Amina and Myra changed back in
front of the gate, and Vin whistled three times. The gates opened
by themselves, and they walked through an intricate garden to the
front doors. Someone answered the doors for them; Grace recognized
the teenage girl from the camp.
“You made it through the forest
all right,” she said as they came in, relief in her
voice.
“Yes. Any trouble for
you?”
“No,” the girl said, closing the
doors behind them. They stood in a high-ceilinged room that was
warm with heat from the fireplace. Chairs and couches were placed
on the rich rugs. “Come, everyone’s waiting to eat
dinner.”
The corridors twisted into
confusing patterns. Most of them were lit with torches, but some
were dark except for the girl’s lantern. Each door they passed
looked different to Grace; some were made of wood, others stone,
some tall, others short, some with signs, others with paintings,
others bare. She felt as if they were still outside, breezes
without a visible source blowing through her hair, vines and ivy
woven in the stone walls, the fragrance of dirt surrounding them.

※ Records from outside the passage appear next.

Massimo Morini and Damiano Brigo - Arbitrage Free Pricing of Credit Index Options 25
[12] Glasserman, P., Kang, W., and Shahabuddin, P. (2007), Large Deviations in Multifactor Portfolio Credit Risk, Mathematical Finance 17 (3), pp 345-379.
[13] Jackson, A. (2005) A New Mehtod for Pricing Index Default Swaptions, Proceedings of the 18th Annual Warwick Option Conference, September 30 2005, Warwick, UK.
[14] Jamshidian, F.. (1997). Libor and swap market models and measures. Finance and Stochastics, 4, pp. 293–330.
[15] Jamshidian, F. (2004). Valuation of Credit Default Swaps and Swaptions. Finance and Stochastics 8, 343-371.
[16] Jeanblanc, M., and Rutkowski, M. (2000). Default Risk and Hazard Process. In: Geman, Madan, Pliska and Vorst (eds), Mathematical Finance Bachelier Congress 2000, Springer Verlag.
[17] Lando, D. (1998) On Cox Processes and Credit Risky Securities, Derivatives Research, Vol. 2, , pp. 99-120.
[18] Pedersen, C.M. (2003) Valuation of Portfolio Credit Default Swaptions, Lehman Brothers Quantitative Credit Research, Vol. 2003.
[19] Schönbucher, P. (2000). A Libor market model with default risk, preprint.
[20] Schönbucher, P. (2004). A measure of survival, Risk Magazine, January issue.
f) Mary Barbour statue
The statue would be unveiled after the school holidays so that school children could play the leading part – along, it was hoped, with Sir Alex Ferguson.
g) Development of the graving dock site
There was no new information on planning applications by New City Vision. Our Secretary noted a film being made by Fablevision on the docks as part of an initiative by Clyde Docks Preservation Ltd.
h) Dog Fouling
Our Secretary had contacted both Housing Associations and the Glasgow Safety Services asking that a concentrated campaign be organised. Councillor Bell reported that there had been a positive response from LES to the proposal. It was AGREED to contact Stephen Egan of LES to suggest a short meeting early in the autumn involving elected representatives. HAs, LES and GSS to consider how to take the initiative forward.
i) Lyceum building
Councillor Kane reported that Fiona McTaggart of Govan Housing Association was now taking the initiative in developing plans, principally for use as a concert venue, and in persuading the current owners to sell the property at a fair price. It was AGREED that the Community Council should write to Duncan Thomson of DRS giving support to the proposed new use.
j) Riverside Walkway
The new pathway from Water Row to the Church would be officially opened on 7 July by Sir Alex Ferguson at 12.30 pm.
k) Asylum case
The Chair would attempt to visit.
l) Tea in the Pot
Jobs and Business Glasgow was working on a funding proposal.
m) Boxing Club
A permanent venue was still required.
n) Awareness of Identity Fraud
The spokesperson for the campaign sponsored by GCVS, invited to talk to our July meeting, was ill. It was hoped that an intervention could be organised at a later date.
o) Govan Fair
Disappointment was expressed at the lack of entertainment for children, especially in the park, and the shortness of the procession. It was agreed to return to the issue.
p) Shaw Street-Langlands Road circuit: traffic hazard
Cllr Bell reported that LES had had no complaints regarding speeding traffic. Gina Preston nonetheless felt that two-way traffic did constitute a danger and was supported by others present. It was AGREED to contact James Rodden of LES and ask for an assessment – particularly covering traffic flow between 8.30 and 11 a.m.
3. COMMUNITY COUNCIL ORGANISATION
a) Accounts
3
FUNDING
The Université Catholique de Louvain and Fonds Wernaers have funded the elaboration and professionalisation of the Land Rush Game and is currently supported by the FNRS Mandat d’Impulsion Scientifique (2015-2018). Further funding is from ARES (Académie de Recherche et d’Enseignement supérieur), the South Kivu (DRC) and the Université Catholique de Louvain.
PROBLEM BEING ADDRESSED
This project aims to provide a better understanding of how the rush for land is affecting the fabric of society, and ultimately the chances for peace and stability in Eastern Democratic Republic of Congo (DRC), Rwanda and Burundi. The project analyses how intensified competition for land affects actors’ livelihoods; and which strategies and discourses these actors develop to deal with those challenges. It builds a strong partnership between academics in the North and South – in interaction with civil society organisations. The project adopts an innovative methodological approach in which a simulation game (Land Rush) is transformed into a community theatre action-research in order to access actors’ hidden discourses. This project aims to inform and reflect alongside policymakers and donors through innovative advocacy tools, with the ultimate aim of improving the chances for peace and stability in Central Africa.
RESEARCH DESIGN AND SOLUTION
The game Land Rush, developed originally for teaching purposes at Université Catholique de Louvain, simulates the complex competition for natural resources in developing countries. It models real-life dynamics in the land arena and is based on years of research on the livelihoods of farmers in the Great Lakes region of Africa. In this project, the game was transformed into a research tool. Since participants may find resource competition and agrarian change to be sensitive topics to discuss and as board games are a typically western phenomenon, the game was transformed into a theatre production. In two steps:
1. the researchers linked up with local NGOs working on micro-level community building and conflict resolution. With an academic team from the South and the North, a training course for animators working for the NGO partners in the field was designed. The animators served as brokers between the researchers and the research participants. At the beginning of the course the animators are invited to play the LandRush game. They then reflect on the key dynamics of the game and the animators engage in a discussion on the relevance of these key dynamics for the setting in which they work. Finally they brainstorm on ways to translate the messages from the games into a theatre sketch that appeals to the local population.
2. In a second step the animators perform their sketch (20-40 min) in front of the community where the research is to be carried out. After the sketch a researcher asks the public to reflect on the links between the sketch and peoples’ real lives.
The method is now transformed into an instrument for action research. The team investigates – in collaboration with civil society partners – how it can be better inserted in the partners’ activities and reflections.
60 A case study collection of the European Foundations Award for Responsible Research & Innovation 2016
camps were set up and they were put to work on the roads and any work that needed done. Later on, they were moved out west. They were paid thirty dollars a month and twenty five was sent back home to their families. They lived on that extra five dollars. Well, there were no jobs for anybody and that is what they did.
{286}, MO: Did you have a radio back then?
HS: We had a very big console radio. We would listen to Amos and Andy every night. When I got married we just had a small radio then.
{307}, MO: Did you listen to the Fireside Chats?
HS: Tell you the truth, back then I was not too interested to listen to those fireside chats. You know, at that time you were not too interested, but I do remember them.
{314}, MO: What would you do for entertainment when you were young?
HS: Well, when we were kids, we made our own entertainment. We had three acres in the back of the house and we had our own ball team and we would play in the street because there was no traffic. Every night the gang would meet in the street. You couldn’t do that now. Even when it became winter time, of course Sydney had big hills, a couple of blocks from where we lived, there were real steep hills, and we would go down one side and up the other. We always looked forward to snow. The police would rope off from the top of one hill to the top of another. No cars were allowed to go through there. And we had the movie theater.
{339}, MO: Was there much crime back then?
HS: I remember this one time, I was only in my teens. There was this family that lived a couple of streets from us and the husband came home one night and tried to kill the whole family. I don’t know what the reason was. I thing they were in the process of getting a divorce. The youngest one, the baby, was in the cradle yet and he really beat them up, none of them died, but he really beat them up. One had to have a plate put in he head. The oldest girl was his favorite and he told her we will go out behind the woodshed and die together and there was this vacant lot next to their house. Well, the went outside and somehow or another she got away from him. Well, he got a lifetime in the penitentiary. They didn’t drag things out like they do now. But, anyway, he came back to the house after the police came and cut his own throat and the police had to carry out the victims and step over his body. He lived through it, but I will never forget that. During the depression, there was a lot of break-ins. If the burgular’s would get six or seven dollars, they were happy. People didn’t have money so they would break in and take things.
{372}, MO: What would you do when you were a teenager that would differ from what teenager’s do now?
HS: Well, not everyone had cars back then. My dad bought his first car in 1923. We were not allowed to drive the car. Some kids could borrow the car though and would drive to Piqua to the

It seemed as if they were in caves under the hill instead of a
manor. Perhaps they were; they’d been walking for so long. Her body
yearned for rest; she never wanted to ride a horse
again.
Grace smelled the dining room
before she saw it. That spicy smell wafted through the air as they
neared two open doors. Warm firelight and soft chatting met them at
the doors. There were at least two dozen people; the group from the
camp seemed to have grown. A hush of silence fell as the guests saw
the new arrivals, and everyone moved to take his or her seats
around the immense table.
An old man stood at the head of the
table next to Lisbeth. He was tall with broad shoulders and a
paunch. His hair was dark gray, his face pockmarked. He beamed at
Grace, motioning to the seat at the head of the table. “And this
seat is for our guest of honor.”
Vin nudged her in the back when she
didn’t move. “Go on,” he murmured.
Grace walked to her appointed seat,
every eye on her as she moved. Her face heated up. She must have
looked a mess from riding all day; she didn’t even have a dress on.
Though most of these people looked like traveling gypsies, some of
them seemed to be from wealthier blood. She reached the head of the
table and nodded her head at Lisbeth and the tall man.